• ASSIGNMENT:
Lines before the one containing "f_number: 5.6" are not wanted; restate the rest below word for word, through the last line, but drop any pictures.

::: DATA TO PROCESS

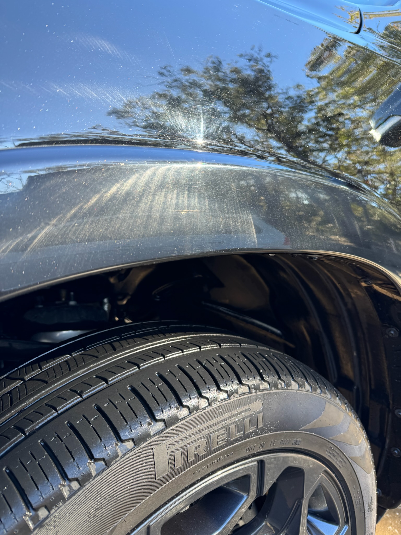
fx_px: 371
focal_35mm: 24
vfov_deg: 71.6
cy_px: 268
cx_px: 200
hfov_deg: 56.8
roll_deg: -3.2
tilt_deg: -4.6
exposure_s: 1/125
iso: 100
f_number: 1.78
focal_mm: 6.76
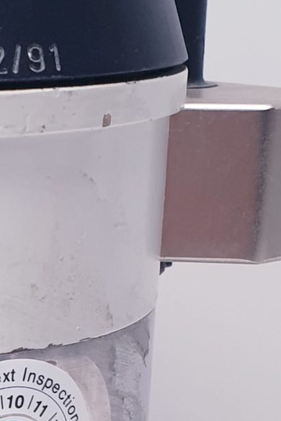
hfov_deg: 11.3
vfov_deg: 17.6
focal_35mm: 114
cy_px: 401
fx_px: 1334
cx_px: -191
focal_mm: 4.3
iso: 80
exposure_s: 1/50
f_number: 2.4
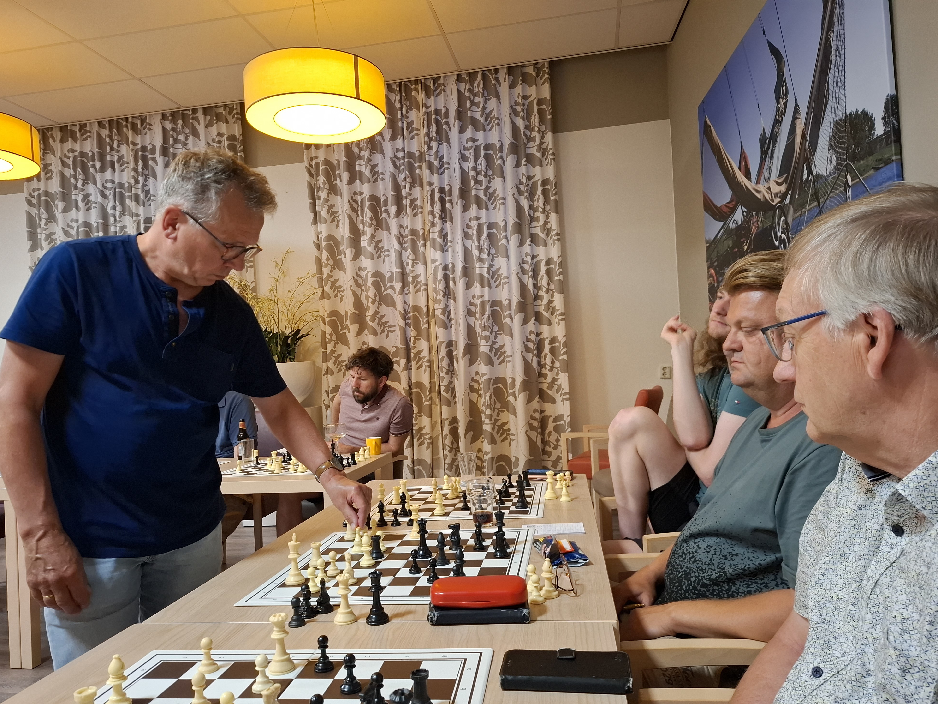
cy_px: 366
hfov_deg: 71.6
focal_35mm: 24
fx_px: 650
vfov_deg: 56.8
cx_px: 468
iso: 320
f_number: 1.8
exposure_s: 1/33
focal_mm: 5.54
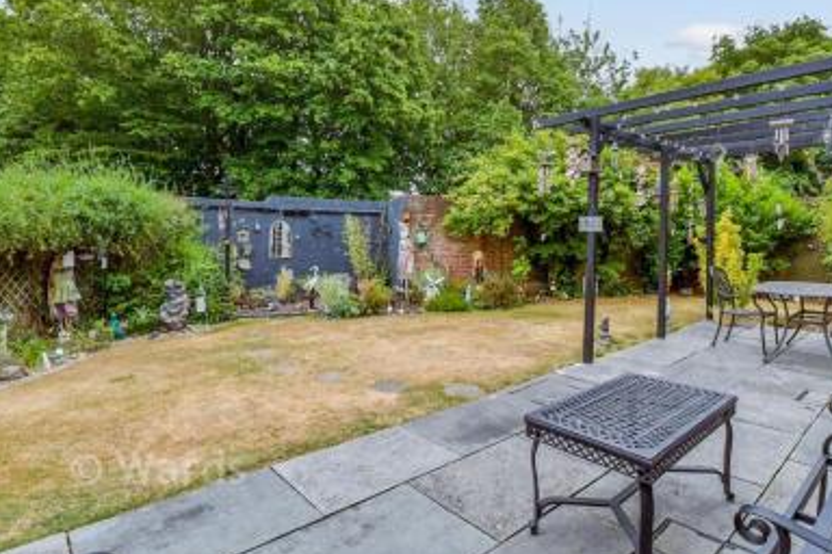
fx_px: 716
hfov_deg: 60.3
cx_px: 405
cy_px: 233
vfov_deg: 42.2
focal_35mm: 31
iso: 320
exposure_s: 1/250
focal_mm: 17
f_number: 8
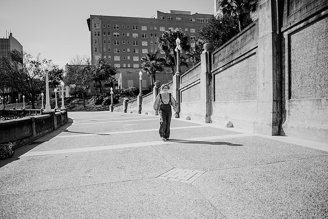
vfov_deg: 52.7
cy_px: 110
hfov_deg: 73.2
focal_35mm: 24
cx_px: 164
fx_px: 221
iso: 100
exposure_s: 1/2500
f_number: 2
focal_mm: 24
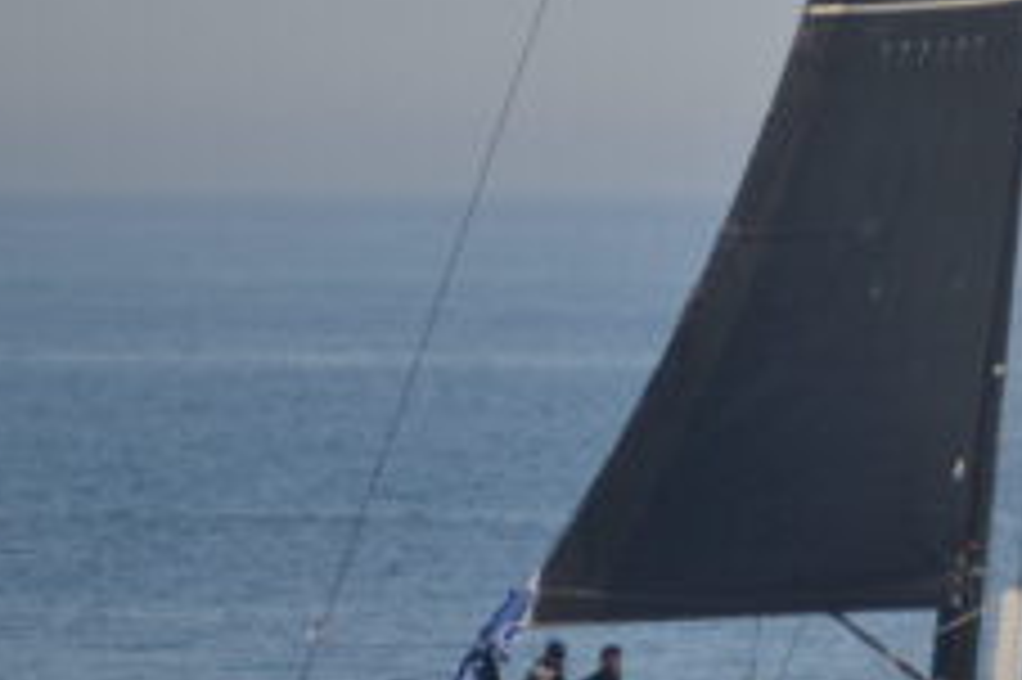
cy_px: 360
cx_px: 1063
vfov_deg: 1.7
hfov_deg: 2.6
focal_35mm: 793
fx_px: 22495
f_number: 5.6
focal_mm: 200
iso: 360
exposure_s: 1/2000
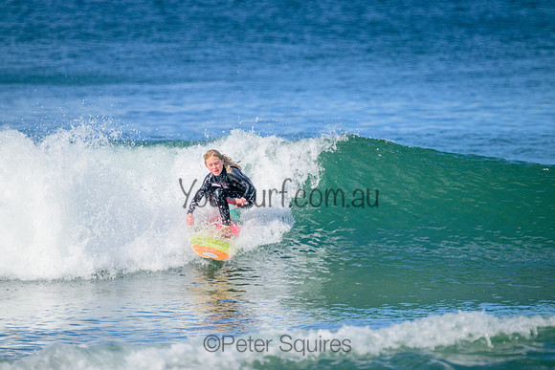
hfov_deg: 2.6
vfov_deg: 1.7
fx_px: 12336
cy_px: 185
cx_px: 278
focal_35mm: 800
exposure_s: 1/1600
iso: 2200
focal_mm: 800
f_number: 11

::::::

• RESPONSE TO THE TASK:
f_number: 5.6
focal_mm: 200
iso: 360
exposure_s: 1/2000
hfov_deg: 2.6
vfov_deg: 1.7
fx_px: 12336
cy_px: 185
cx_px: 278
focal_35mm: 800
exposure_s: 1/1600
iso: 2200
focal_mm: 800
f_number: 11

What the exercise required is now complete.